Text (no images), Pages 255-256:
"The Hosiery Mills of Conyers Button & Co., Germantown, Philadelphia.
"This extensive establishment was founded by John Button, the father of the present principal proprietor, in 1831. He was a native of Leicestershire, England, and emigrated to this country in 1830. His father, Joseph Button, was a lace manufacturer of that section. The son, at the time of his leaving England, was the owner of two small machines for knitting hosiery, which, under the then existing laws, he succeeded in having passed through as 'tools.'
"On arriving in Philadelphia, he at once put his machines into operation, and for twelve months manufactured children's socks. These, being made in a superior manner and being much less expensive than the hand-made article, commanded a ready sale. Being the only manufacturer of hose by machinery, he enjoyed a monopoly of the trade for a number of years.

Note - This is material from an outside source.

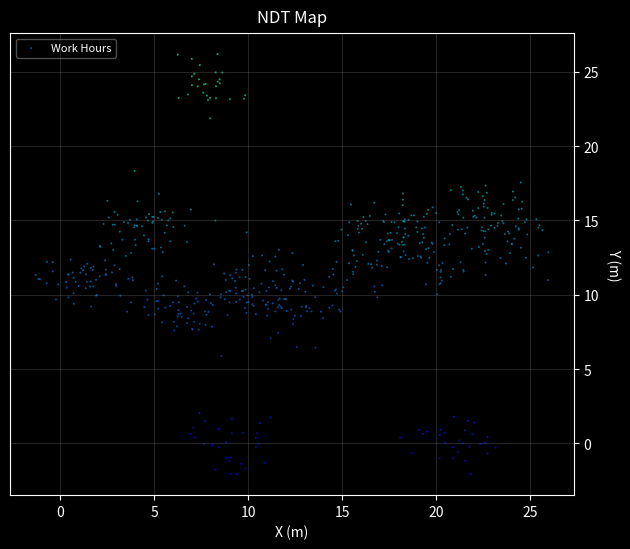

What is the range of X values (max minus min)?

27.3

"Attracted by the natural advantages of Germantown and the low rates of living in that rural district, he removed thither. Renting a small building on the brow of 'Negley's Hill, near the site of Henson Brothers' present mill, he set up his two machines, to which he soon after added eight others. His great success in the manufacture of children's socks induced him to undertake the manufacture of men's hose. This enterprise was equally fortunate in its results.
"Not only was he the founder of a large establishment of his own, but now under his instruction many of those now at the head of similar industries learned the art of making knit goods by steam power. In fact, John Button's little factory was the nucleus of the great hosiery manufactories of the present day. The echoes he awoke with his two small machines in the then wooded village of Germantown gathered strength, and are still reverberating far and wide. 'Germantown knit goods' are familiar to the inhabitants of every city and village in the United States.
"In 1835, his increasing business demanded more room and greater facilities. He purchased three acres of land at the corner of Main street and Walnut lane, and erected a building of sufficient capacity to accommodate his machinery. At that time he employed about twenty five hands and produced goods annually to the value of $20,000. It soon became necessary to enlarge this building, and its present dimensions are evidence of how often this necessity occurred in the ensuing thirty or thirty-five years.
"In 1865, Joseph Button withdrew, and his brother, Conyers Button, became the sole proprietor of the business, and to this day maintains the position which his father secured for himself and the manufactory. Four years later he admitted his nephew, Theodore A. Fleu, into partnership, and the firm now has the style and title of Conyers Button & Co. These gentleman avail themselves of every improvement which may from time to tome enter into the manufacture of woollen knit goods, and conduct their business on careful but liberal principles.
"Their manufactory comprises a handsome group of buildings covering a large extent of ground. These buildings are kept in the neatest order as to exterior, and in this respect vie with the many handsome residences with which they are surrounded on all sides, while the interior is a model of perfect system and cleanliness of appearance. The counting-house is one of the finest in Philadelphia, while the engine room is a marvel of new- pin brightness and studied ornamentation. The mills give employment to a large number of hands, male and female, and the amount and value of the goods manufactured is very great.
"The proprietors are gentlemen of culture and refinement, and the senior partner contributed largely of his means to the building of the handsome church of the Unitarian Society, at Germantown, and is a prominent supporter of that congregation."